§ **WHAT NEEDS TO BE DONE**: Retype the text of every row below, keeping each line and character unchanged.

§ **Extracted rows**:
= = = = = = =

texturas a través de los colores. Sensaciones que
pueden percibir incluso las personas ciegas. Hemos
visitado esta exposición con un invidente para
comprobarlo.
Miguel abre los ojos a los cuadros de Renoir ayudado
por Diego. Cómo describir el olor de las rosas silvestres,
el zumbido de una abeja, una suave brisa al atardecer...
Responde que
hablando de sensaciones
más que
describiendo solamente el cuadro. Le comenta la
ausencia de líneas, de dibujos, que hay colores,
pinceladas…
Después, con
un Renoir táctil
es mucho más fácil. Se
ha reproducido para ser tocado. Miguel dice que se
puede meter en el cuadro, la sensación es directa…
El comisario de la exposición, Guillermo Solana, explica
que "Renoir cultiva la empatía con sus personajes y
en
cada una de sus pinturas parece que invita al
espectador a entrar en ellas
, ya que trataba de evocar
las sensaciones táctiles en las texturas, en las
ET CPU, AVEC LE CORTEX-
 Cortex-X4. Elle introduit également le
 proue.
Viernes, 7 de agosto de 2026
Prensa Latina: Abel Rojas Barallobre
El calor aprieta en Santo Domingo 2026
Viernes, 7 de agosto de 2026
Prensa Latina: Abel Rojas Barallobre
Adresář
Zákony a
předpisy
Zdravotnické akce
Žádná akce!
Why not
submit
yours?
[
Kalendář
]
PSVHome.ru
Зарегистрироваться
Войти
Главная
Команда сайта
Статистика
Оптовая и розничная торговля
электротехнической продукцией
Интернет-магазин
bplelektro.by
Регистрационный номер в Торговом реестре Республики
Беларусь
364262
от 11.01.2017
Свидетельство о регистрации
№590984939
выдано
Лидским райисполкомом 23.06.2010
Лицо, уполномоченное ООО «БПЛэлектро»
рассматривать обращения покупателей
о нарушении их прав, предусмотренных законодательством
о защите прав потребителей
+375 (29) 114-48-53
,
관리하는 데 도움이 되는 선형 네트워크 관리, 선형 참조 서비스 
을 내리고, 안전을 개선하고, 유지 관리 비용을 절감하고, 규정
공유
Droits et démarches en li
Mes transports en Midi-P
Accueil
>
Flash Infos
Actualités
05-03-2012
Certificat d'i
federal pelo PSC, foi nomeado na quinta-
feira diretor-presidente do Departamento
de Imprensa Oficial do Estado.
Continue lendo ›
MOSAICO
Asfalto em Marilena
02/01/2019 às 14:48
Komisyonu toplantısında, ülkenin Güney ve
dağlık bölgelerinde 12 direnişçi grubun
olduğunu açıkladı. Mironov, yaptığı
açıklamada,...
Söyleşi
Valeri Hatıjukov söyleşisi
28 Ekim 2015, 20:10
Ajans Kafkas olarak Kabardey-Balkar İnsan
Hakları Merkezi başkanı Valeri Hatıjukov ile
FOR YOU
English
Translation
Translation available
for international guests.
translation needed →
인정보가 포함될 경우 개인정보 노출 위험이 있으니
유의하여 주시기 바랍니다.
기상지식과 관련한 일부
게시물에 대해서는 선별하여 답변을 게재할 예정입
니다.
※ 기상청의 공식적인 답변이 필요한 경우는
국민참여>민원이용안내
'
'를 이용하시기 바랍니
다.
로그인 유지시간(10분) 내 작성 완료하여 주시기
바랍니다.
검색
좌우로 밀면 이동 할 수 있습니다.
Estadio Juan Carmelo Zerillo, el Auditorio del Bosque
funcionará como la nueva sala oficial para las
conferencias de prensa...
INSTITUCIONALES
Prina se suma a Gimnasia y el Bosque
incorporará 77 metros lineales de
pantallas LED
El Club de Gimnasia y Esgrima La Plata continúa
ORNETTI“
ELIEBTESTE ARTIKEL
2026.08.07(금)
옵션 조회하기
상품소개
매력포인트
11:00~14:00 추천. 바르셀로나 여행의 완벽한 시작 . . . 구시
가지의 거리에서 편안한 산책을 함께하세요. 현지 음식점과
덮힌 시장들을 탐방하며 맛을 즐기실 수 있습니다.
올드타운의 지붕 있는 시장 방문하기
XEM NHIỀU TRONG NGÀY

= = = = = = =

§ **SOLUTION TO THE EXERCISE**:
texturas a través de los colores. Sensaciones que
pueden percibir incluso las personas ciegas. Hemos
visitado esta exposición con un invidente para
comprobarlo.
Miguel abre los ojos a los cuadros de Renoir ayudado
por Diego. Cómo describir el olor de las rosas silvestres,
el zumbido de una abeja, una suave brisa al atardecer...
Responde que
hablando de sensaciones
más que
describiendo solamente el cuadro. Le comenta la
ausencia de líneas, de dibujos, que hay colores,
pinceladas…
Después, con
un Renoir táctil
es mucho más fácil. Se
ha reproducido para ser tocado. Miguel dice que se
puede meter en el cuadro, la sensación es directa…
El comisario de la exposición, Guillermo Solana, explica
que "Renoir cultiva la empatía con sus personajes y
en
cada una de sus pinturas parece que invita al
espectador a entrar en ellas
, ya que trataba de evocar
las sensaciones táctiles en las texturas, en las
ET CPU, AVEC LE CORTEX-
 Cortex-X4. Elle introduit également le
 proue.
Viernes, 7 de agosto de 2026
Prensa Latina: Abel Rojas Barallobre
El calor aprieta en Santo Domingo 2026
Viernes, 7 de agosto de 2026
Prensa Latina: Abel Rojas Barallobre
Adresář
Zákony a
předpisy
Zdravotnické akce
Žádná akce!
Why not
submit
yours?
[
Kalendář
]
PSVHome.ru
Зарегистрироваться
Войти
Главная
Команда сайта
Статистика
Оптовая и розничная торговля
электротехнической продукцией
Интернет-магазин
bplelektro.by
Регистрационный номер в Торговом реестре Республики
Беларусь
364262
от 11.01.2017
Свидетельство о регистрации
№590984939
выдано
Лидским райисполкомом 23.06.2010
Лицо, уполномоченное ООО «БПЛэлектро»
рассматривать обращения покупателей
о нарушении их прав, предусмотренных законодательством
о защите прав потребителей
+375 (29) 114-48-53
,
관리하는 데 도움이 되는 선형 네트워크 관리, 선형 참조 서비스 
을 내리고, 안전을 개선하고, 유지 관리 비용을 절감하고, 규정
공유
Droits et démarches en li
Mes transports en Midi-P
Accueil
>
Flash Infos
Actualités
05-03-2012
Certificat d'i
federal pelo PSC, foi nomeado na quinta-
feira diretor-presidente do Departamento
de Imprensa Oficial do Estado.
Continue lendo ›
MOSAICO
Asfalto em Marilena
02/01/2019 às 14:48
Komisyonu toplantısında, ülkenin Güney ve
dağlık bölgelerinde 12 direnişçi grubun
olduğunu açıkladı. Mironov, yaptığı
açıklamada,...
Söyleşi
Valeri Hatıjukov söyleşisi
28 Ekim 2015, 20:10
Ajans Kafkas olarak Kabardey-Balkar İnsan
Hakları Merkezi başkanı Valeri Hatıjukov ile
FOR YOU
English
Translation
Translation available
for international guests.
translation needed →
인정보가 포함될 경우 개인정보 노출 위험이 있으니
유의하여 주시기 바랍니다.
기상지식과 관련한 일부
게시물에 대해서는 선별하여 답변을 게재할 예정입
니다.
※ 기상청의 공식적인 답변이 필요한 경우는
국민참여>민원이용안내
'
'를 이용하시기 바랍니
다.
로그인 유지시간(10분) 내 작성 완료하여 주시기
바랍니다.
검색
좌우로 밀면 이동 할 수 있습니다.
Estadio Juan Carmelo Zerillo, el Auditorio del Bosque
funcionará como la nueva sala oficial para las
conferencias de prensa...
INSTITUCIONALES
Prina se suma a Gimnasia y el Bosque
incorporará 77 metros lineales de
pantallas LED
El Club de Gimnasia y Esgrima La Plata continúa
ORNETTI“
ELIEBTESTE ARTIKEL
2026.08.07(금)
옵션 조회하기
상품소개
매력포인트
11:00~14:00 추천. 바르셀로나 여행의 완벽한 시작 . . . 구시
가지의 거리에서 편안한 산책을 함께하세요. 현지 음식점과
덮힌 시장들을 탐방하며 맛을 즐기실 수 있습니다.
올드타운의 지붕 있는 시장 방문하기
XEM NHIỀU TRONG NGÀY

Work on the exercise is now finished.